Monday, Jan. 26, 1959
First Foe: Inflation
"As 1959 opens, there is reason for confidence," said Dwight Eisenhower this week in his sixth annual Economic Report to the Congress. "The improvement in business activity which began in the second quarter of last year will be extended in the months ahead." Happily ticking off the indicators of a recession-recovered economy, he felt free to concentrate on the foe--inflation--which he has consistently named as the chief threat to long-term U.S. economic health.
Summarizing the vastly improved strength of the economy, the President said: "Factors that influence decisions on business capital outlays have become more favorable, and an upturn may already be under way. Residential construction outlays should contribute further to economic expansion. Combined outlays of federal, state and local government units will continue to rise.

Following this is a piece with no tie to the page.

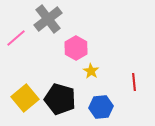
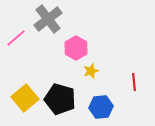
yellow star: rotated 21 degrees clockwise
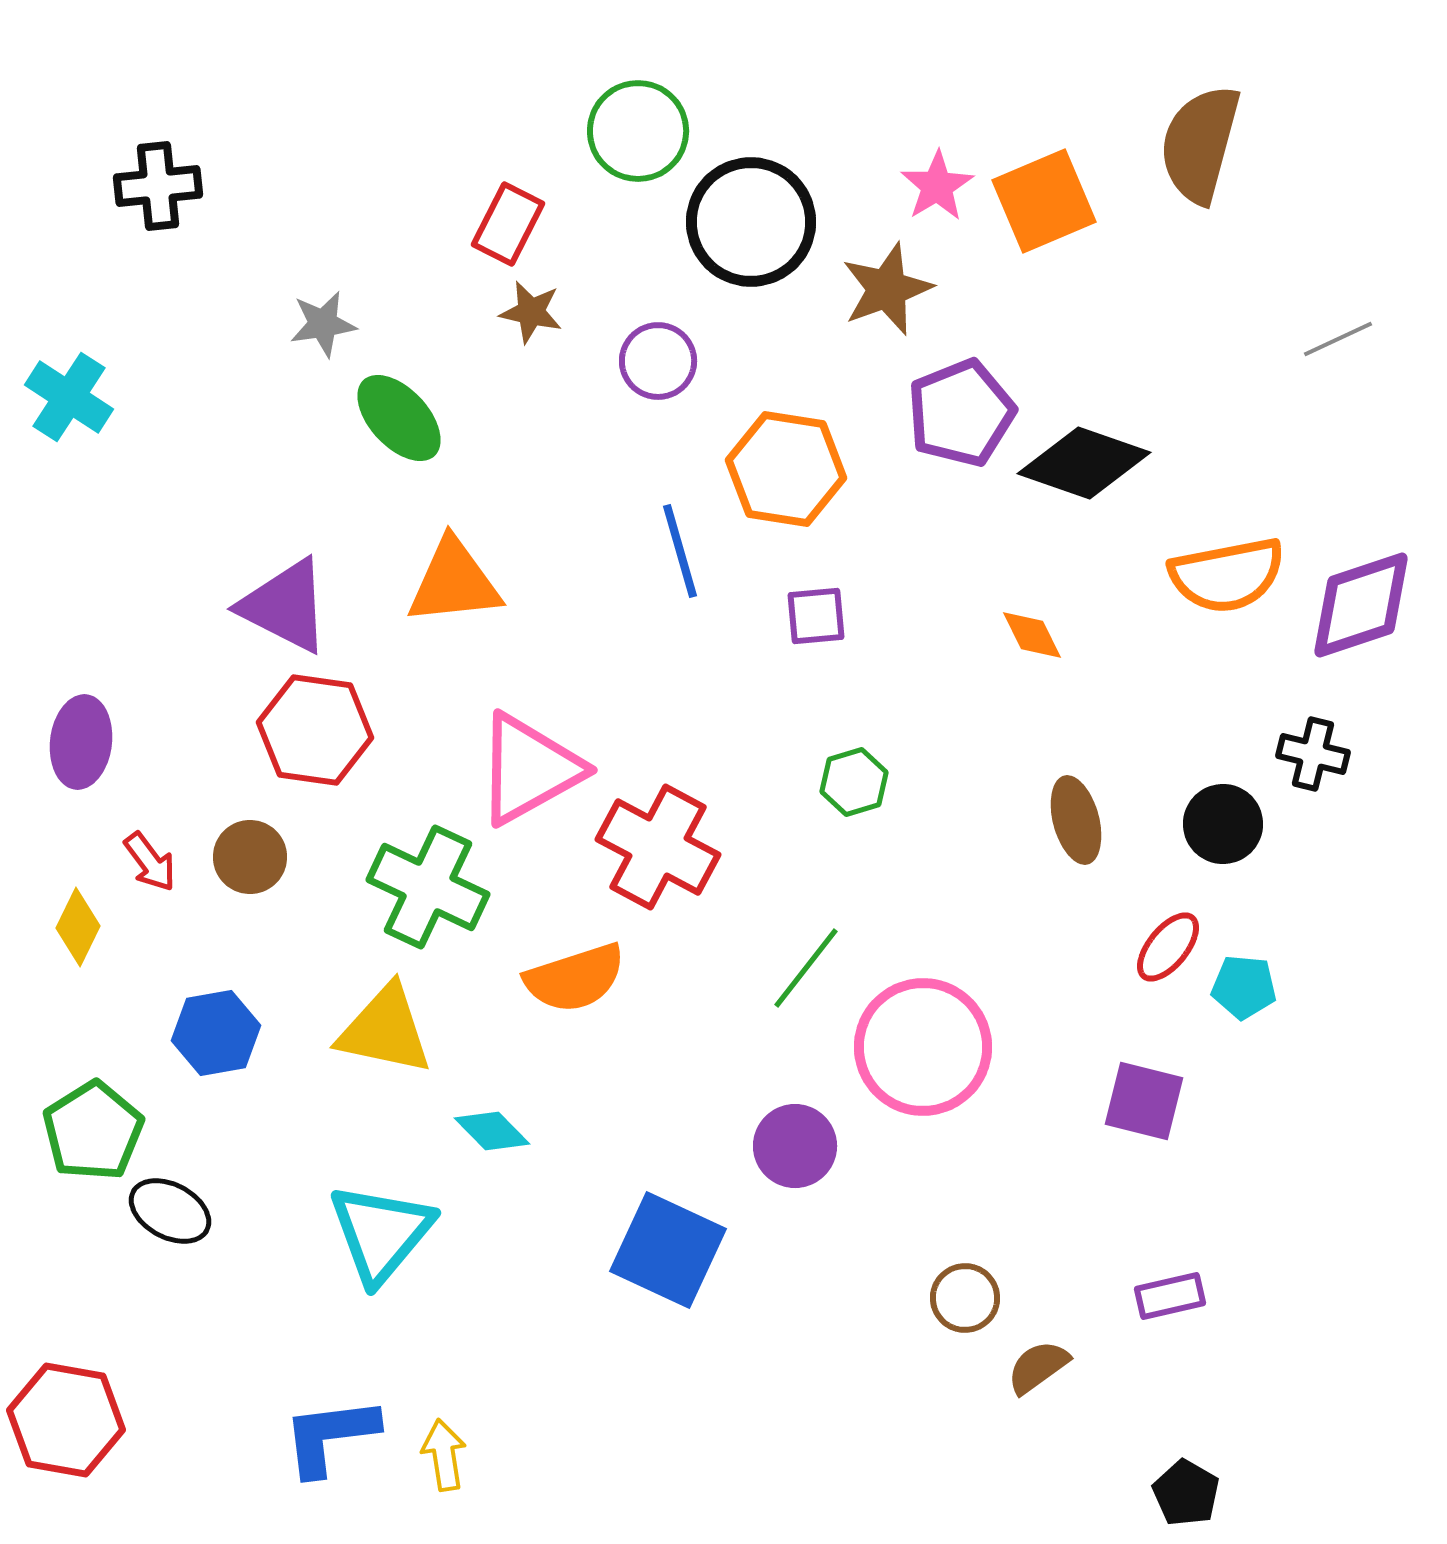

"Under the impact of these developments, liquidation of inventories should soon end; indeed the gap between current sales and stepped-up production schedules may already have been closed.
The effect of these favorable factors on employment and income can be expected to enlarge markets for consumer goods and thereby reinforce the conditions making for overall economic expansion."
Persuasive Support. The report, drafted by the President's Council of Economic Advisers, gave persuasive support to Eisenhower's conviction that the U.S. will be prosperous enough next fiscal year to produce budget-balancing revenues. Said the President: "If Government spending is held within the limits set in the proposed budget, the growth of our economy will make it possible in the reasonably foreseeable future to provide a significant further step in tax reform and reduction."
Since last year's Economic Report was designed mainly to head off massive antirecession pump-priming by the Government, the President took gentle pleasure in a sort of I-told-you-so: "The events of the last 18 months show again the considerable capacity of our economy to resist contractive influences and to hold a downturn within fairly narrow limits."
But 1959 offered the President a chance to carry the crucial battle into enemy territory. Rather than merely defend against a spate of pump-priming schemes, he could attack the policies that pump inflation into the economy: "The chief way for Government to discharge its responsibility in helping to achieve economic growth with price stability is through the prudent conduct of its own financial affairs."
Close Reason. Eisenhower was by no means content to stop with a balanced budget. As the kickoff to a series of specific moves, he asked Congress to revise the Full Employment Act of 1946 so as to reduce pressures for inflationary measures. With that proposal, in perhaps the most closely reasoned of all his economic reports, the President of the U.S. set forth the standards for an era of prudent affluence: "To make reasonable price stability an explicit goal of federal economic policy, coordinate with the goals of maximum production, employment, and purchasing power."